> WHAT TO WORK ON: Pick up the article below on what to give up for Lent, which comes before the listing, and continue it from its last sentence.

> DOCUMENT SECTION:
— START —

What should I give up for Lent?

I have the answer for you!  I’d like to share a short article I wrote for The Catholic Times last year:

“So . . . what are you giving up for Lent?”  The best all-time answer I’ve ever heard to that question comes from Fr. John Peter Cameron, editor of Magnificat: “Here’s what to give up for Lent: the doubt that goes, ‘I can never get closer to God because I’m too sinful, too flawed, too weak.’”  Lent really is not about giving up, but about receiving. Fr. John goes on to say: “Lent is not about lamenting our inadequacy.  Rather, it is a graced moment to receive from God what he is eager to give us so that we can live the friendship with him that he desires. . . .”

This approach requires a major change of attitude on most of our parts.  We are so geared up for what we should do for God, when what is uppermost in the Lord’s mind is his desire to draw near to us, to give himself to us.  If what we decide to give up would, in fact, encourage greater friendship with him, that would be one thing, but for many of us, we fall too readily into the following two categories. Either we succeed in doing what we’ve set out to do and just grow stronger in our pride and self-sufficiency, and in a real sense, further from God.  Or we fail and  grow less confident in God’s mercy.  “How could I expect him to show me mercy after I fail to do one simple thing like giving up chocolate for Lent? I mean, how hard is that?”

— END —

> RECORD EXTRACTS:
— START —

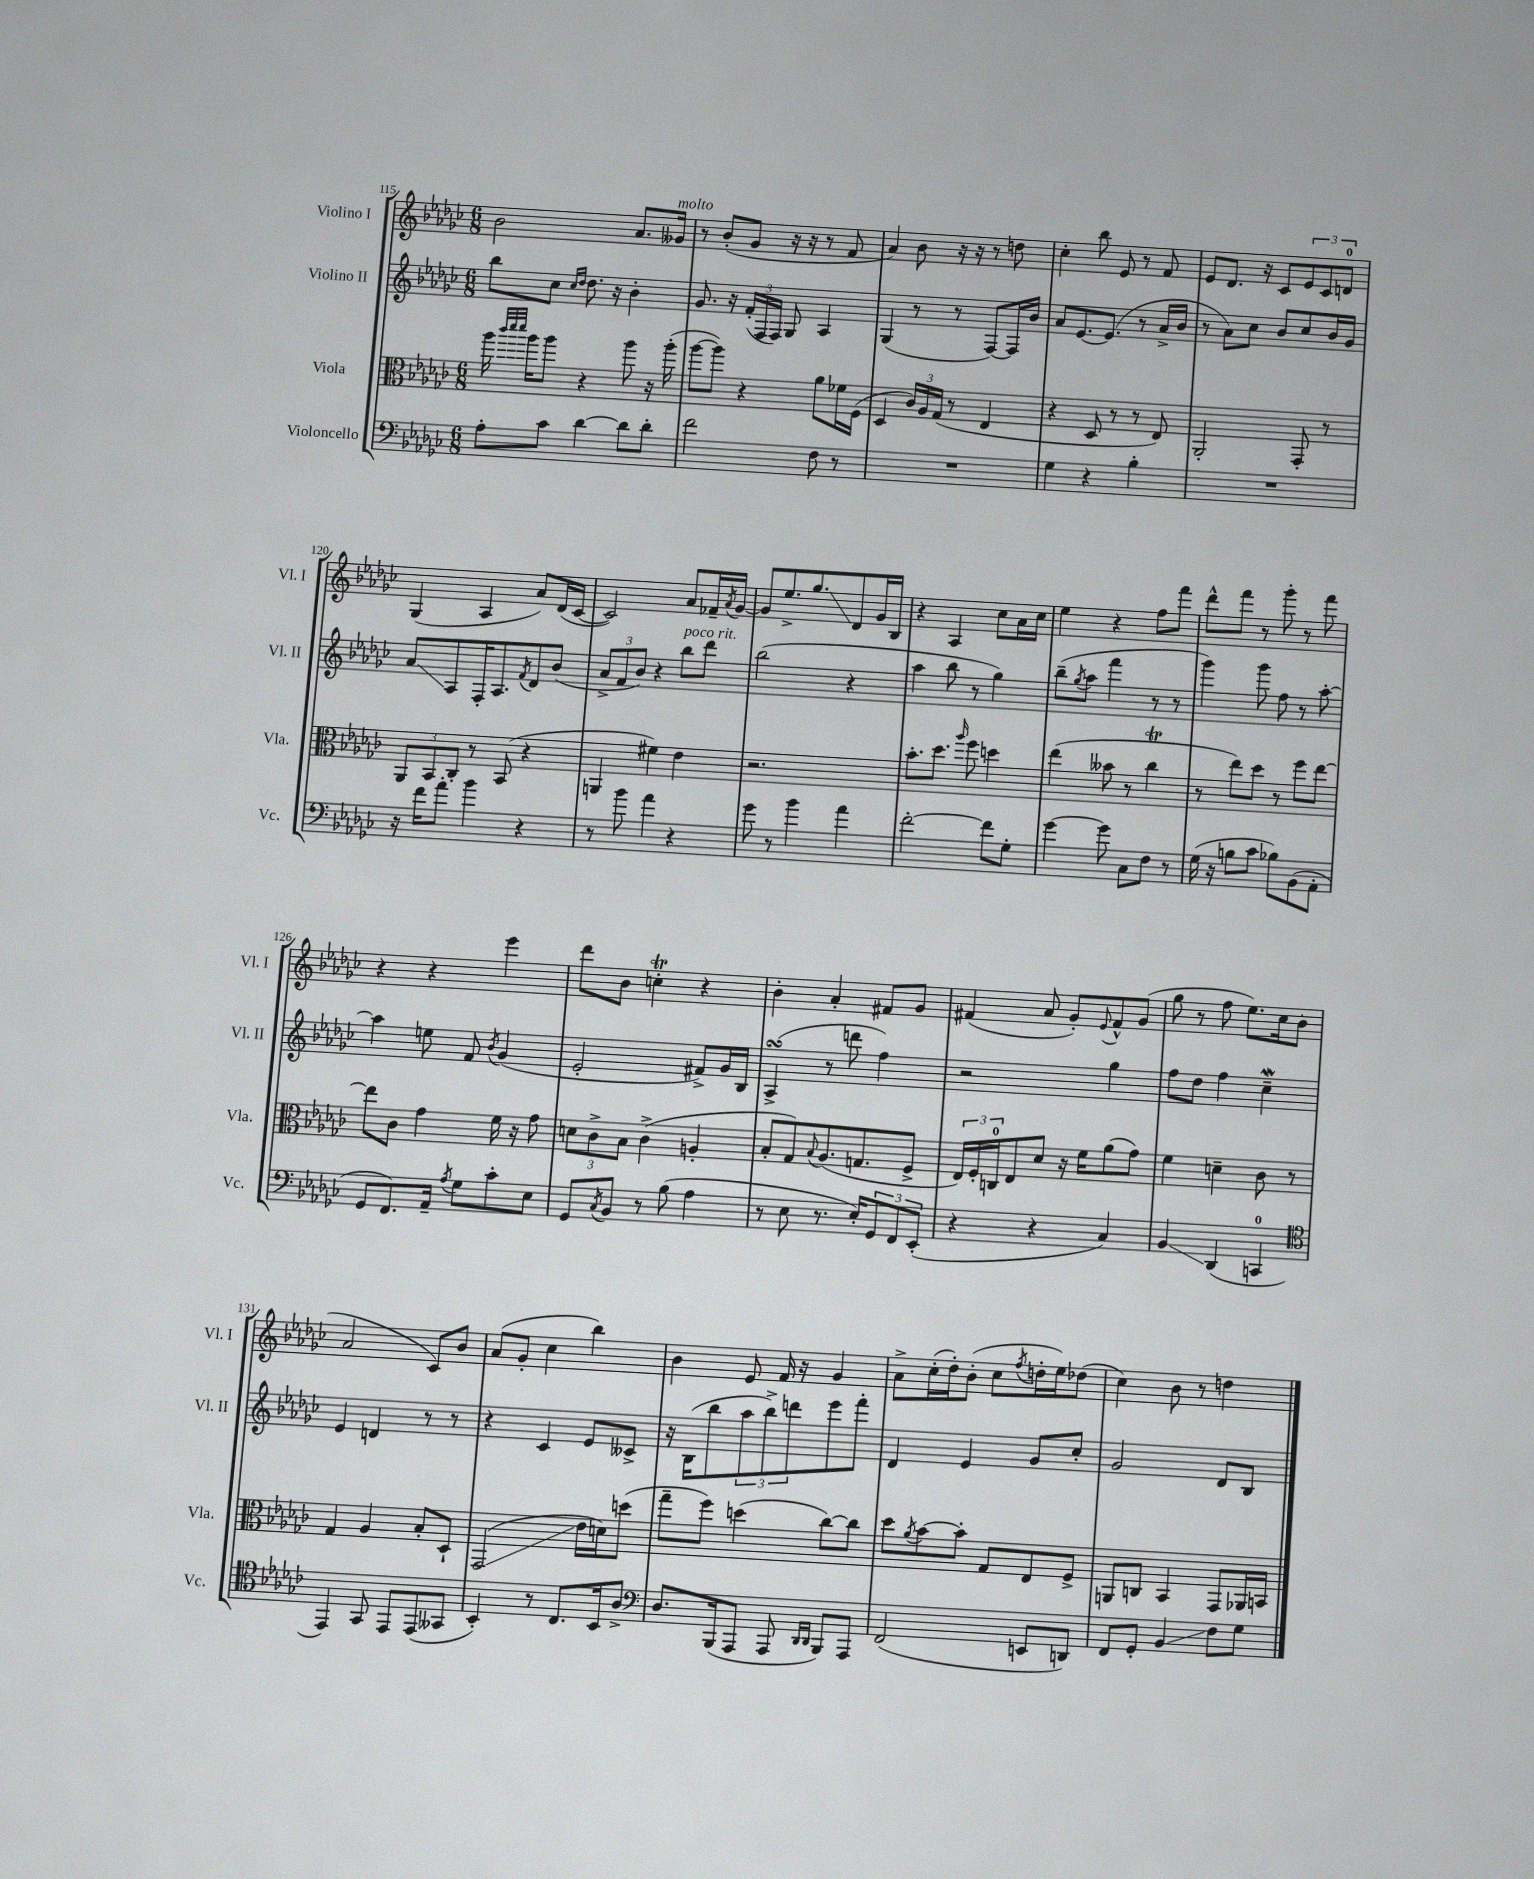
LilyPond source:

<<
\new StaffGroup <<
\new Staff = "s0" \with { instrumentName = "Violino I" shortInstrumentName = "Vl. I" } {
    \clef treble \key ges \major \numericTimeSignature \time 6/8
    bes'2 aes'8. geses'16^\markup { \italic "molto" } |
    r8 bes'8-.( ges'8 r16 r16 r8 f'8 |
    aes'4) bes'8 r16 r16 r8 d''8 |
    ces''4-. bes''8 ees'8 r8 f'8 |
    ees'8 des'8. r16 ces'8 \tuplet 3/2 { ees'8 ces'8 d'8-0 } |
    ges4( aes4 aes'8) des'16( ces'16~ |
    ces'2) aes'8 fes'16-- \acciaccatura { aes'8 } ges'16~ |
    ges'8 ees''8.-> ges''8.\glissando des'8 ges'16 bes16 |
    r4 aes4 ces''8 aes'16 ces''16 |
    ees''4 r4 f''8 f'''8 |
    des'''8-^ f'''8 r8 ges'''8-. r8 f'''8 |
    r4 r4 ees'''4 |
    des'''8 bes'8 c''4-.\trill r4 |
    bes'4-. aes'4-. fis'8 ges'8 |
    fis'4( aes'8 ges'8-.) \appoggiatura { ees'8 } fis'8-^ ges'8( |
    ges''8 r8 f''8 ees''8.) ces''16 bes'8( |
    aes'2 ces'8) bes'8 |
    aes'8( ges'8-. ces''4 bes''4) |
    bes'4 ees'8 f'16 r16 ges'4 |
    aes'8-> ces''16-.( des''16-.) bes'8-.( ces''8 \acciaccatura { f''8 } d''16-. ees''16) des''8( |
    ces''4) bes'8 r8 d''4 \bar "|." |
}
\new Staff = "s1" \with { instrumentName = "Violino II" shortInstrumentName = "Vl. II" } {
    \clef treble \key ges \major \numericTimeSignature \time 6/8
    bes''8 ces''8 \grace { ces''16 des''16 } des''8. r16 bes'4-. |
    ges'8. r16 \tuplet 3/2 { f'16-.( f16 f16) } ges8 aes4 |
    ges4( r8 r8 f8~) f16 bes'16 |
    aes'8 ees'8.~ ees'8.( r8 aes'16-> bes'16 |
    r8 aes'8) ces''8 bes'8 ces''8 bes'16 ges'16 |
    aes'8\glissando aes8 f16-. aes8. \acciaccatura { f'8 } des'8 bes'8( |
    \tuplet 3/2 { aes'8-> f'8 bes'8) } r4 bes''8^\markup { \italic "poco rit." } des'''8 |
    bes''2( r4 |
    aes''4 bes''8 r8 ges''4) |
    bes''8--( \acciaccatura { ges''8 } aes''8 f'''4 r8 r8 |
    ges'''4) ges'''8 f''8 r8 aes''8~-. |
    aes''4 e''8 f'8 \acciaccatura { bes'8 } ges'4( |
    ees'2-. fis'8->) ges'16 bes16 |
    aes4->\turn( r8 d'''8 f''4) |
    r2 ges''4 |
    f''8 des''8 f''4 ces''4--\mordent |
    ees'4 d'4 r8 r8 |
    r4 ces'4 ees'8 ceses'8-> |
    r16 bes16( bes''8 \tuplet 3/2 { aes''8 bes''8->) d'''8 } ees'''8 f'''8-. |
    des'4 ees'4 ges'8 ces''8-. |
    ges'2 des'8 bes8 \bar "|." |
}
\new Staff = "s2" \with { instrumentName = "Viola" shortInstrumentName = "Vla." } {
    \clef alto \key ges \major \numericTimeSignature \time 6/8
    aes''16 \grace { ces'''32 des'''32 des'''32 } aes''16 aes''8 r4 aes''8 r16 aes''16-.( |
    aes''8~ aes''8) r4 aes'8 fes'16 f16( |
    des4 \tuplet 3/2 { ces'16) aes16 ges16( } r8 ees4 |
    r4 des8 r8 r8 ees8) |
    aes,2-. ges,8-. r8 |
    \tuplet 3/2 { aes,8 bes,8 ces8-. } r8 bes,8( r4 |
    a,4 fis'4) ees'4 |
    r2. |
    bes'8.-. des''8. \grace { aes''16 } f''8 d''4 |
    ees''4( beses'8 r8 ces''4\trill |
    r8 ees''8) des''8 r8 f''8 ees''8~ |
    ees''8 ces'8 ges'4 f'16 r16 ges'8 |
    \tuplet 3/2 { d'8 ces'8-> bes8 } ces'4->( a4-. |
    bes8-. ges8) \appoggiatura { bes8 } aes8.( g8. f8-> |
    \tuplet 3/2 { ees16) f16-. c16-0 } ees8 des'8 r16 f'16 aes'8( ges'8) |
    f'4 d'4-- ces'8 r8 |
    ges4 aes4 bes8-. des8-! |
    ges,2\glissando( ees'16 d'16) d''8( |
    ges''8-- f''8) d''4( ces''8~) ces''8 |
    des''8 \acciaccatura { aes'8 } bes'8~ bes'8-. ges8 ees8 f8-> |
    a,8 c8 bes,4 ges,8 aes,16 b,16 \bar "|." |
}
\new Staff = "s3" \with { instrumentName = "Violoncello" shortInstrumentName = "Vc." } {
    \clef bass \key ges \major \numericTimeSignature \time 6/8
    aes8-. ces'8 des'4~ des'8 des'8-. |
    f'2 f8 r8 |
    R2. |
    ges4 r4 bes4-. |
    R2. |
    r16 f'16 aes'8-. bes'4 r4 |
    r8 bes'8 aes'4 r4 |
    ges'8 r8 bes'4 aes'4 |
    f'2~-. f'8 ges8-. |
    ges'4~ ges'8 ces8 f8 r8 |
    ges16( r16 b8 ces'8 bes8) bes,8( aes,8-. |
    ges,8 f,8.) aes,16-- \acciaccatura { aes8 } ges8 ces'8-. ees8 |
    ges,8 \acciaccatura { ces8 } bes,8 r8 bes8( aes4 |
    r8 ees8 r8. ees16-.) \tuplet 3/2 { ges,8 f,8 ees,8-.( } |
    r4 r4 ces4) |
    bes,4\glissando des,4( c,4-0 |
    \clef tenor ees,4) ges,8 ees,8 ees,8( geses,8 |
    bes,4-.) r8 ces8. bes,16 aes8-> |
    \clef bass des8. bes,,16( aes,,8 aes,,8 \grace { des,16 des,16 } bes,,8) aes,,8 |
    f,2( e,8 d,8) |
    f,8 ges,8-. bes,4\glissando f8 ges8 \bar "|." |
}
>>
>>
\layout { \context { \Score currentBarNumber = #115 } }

— END —

> EXERCISE ANSWER:
Of course, I’m not saying that self-discipline isn’t important or that chocolate in someone’s life may not indeed be a stumbling block in his relationship with God, but for so many of us, the main obstacle we face is our lack of confidence in God’s goodness and his love for us.  We hide from him, as Adam & Eve did after they sinned.  We think that we can’t come to him unless we’ve got everything together.  But notice God’s first words to them after their fall.  They were not: “What have you done?!” but “Where are you?” (Gen. 3:9)After listening to the serpent, Adam and Eve doubted his goodness rather than placing their trust in his unbounded mercy.  Otherwise, they would have run to him like the prodigal son to his father.  His first concern was the restoration of relationship with them.
St. Thérèse encourages us along these lines of trust: “Sanctity does not consist in this or that practice, it consists in a disposition of heart which makes us humble and little in the eyes of God, conscious of our weakness but boldly confident in his goodness as Father.” (emphasis added)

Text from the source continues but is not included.